In an initiative to make it easier for companies to analyze and exchange data about security breaches and unite in the fight against cybercrime, Verizon Business is publicly releasing the research framework used for the company’s landmark Data Breach Investigations Reports.
With this, businesses will be able to compare and contrast their security data with Verizon’s data breach reports, as well as with data of other organizations that use the VerIS framework, to gain a better understanding of how security breaches occur and what can be done to better manage risk.
The Verizon Incident-Sharing (VerIS) framework addresses a critical industry-wide issue: the lack of a common standard for the collection of security-incident data and analysis. Businesses and government agencies currently use a variety of different – and often incompatible – systems to collect this data, making it difficult to quickly identify major trends in security breaches and to take collective action.
The incident-sharing framework will provide enterprises with a common structure for describing and analyzing security incidents. As a result, businesses will be able to compare and contrast their security data with Verizon’s data breach reports, as well as with data of other organizations that use the VerIS framework, to gain a better understanding of how security breaches occur and what can be done to better manage risk.
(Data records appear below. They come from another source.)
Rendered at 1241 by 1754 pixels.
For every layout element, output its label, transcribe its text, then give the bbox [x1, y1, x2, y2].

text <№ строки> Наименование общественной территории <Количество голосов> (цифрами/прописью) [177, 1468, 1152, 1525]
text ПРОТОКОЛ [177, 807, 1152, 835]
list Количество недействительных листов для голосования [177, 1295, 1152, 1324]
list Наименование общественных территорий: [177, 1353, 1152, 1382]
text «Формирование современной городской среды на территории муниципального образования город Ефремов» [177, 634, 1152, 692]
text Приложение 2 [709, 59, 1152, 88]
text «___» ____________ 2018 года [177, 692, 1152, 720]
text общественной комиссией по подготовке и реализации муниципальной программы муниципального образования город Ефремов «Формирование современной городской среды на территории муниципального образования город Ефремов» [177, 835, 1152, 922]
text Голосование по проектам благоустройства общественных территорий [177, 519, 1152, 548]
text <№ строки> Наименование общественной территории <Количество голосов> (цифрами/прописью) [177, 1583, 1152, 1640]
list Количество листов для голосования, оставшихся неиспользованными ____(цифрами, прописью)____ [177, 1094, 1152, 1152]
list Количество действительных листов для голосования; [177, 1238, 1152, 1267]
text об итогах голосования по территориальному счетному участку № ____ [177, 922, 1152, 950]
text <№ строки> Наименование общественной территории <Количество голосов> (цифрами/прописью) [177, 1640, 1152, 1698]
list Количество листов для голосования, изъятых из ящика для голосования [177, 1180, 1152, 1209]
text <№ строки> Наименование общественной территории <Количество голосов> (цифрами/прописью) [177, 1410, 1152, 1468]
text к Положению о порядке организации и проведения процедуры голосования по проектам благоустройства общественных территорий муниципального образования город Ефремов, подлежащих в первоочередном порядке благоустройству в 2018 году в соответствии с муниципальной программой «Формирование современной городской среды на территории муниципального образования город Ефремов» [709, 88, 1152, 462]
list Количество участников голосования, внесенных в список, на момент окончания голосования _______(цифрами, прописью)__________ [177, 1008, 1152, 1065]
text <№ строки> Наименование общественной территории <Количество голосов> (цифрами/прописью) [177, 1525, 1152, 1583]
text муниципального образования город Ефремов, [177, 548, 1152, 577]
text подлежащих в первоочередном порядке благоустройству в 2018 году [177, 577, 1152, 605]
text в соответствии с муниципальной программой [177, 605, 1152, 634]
“Since we began issuing the Data Breach Investigations Report, our customers and the security community at large have told us of their need for an open-source security-incident sharing program that will provide a universal foundation for data collection and analysis,” said Peter Tippett, vice president of security and enterprise innovation at Verizon Business. “With the public release of VerIS, Verizon is answering this call by enabling organizations to work together in the ongoing fight against cybercrime.”
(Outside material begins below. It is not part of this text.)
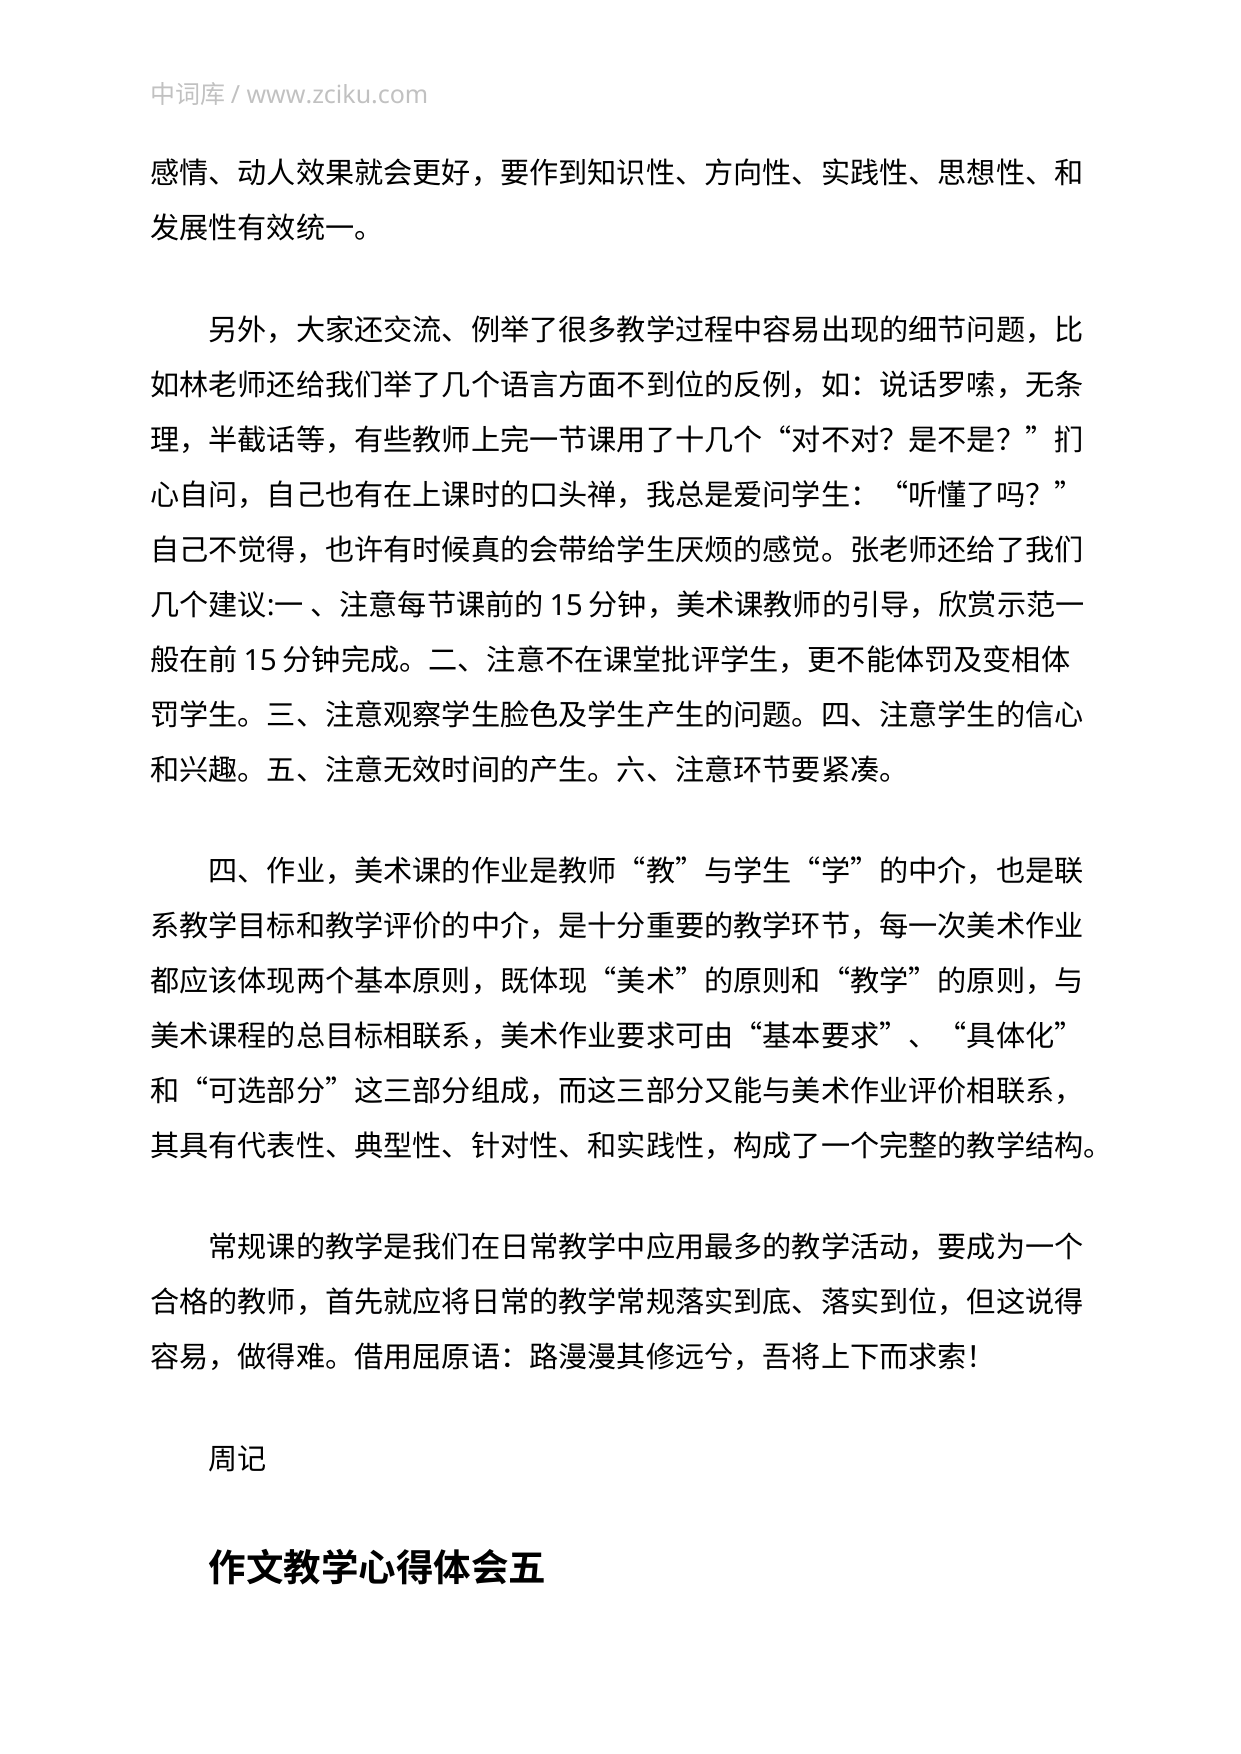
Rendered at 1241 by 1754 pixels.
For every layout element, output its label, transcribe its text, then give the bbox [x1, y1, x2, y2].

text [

The Verizon Incident-Sharing Framework Takes a Real-World Approach
The VerIS framework is designed to give organizations actionable security intelligence that can help improve an organization’s ability to make sound security decisions. The framework uses first-hand information taken from an organization’s actual investigations to elicit insight into security attacks.
Specifically, the framework examines four intersecting factors — threat, asset, impact and control– to collect information useful to risk management. VerIS metrics are organized in four sections: demographics, incident description, discovery, and mitigation and impact description. When viewed in the aggregate, they give businesses a tangible idea of cause and severity of attack.
“For far too long, the information security industry has been chasing today’s headline threats with a limited ability to measure success,” said Jeremiah Grossman, CTO of WhiteHat Security and a VerIS advisory board member. “VerIS provides a path to leave security mysticism behind us. The knowledge of who our adversaries are, what they want, and how they are getting it is critical to safeguarding our digital world.”
Helping Organizations Make the Most of Security Data
Companies can access Verizon’s framework at http://securityblog.verizonbusiness.com/2010/02/19/veris-framework
, where other resources will also be available, including an online community forum for open discussion among VerIS users. Verizon also plans to name an advisory board to oversee the evolution of the VerIS framework to ensure it meets the needs of all organizations across all sectors.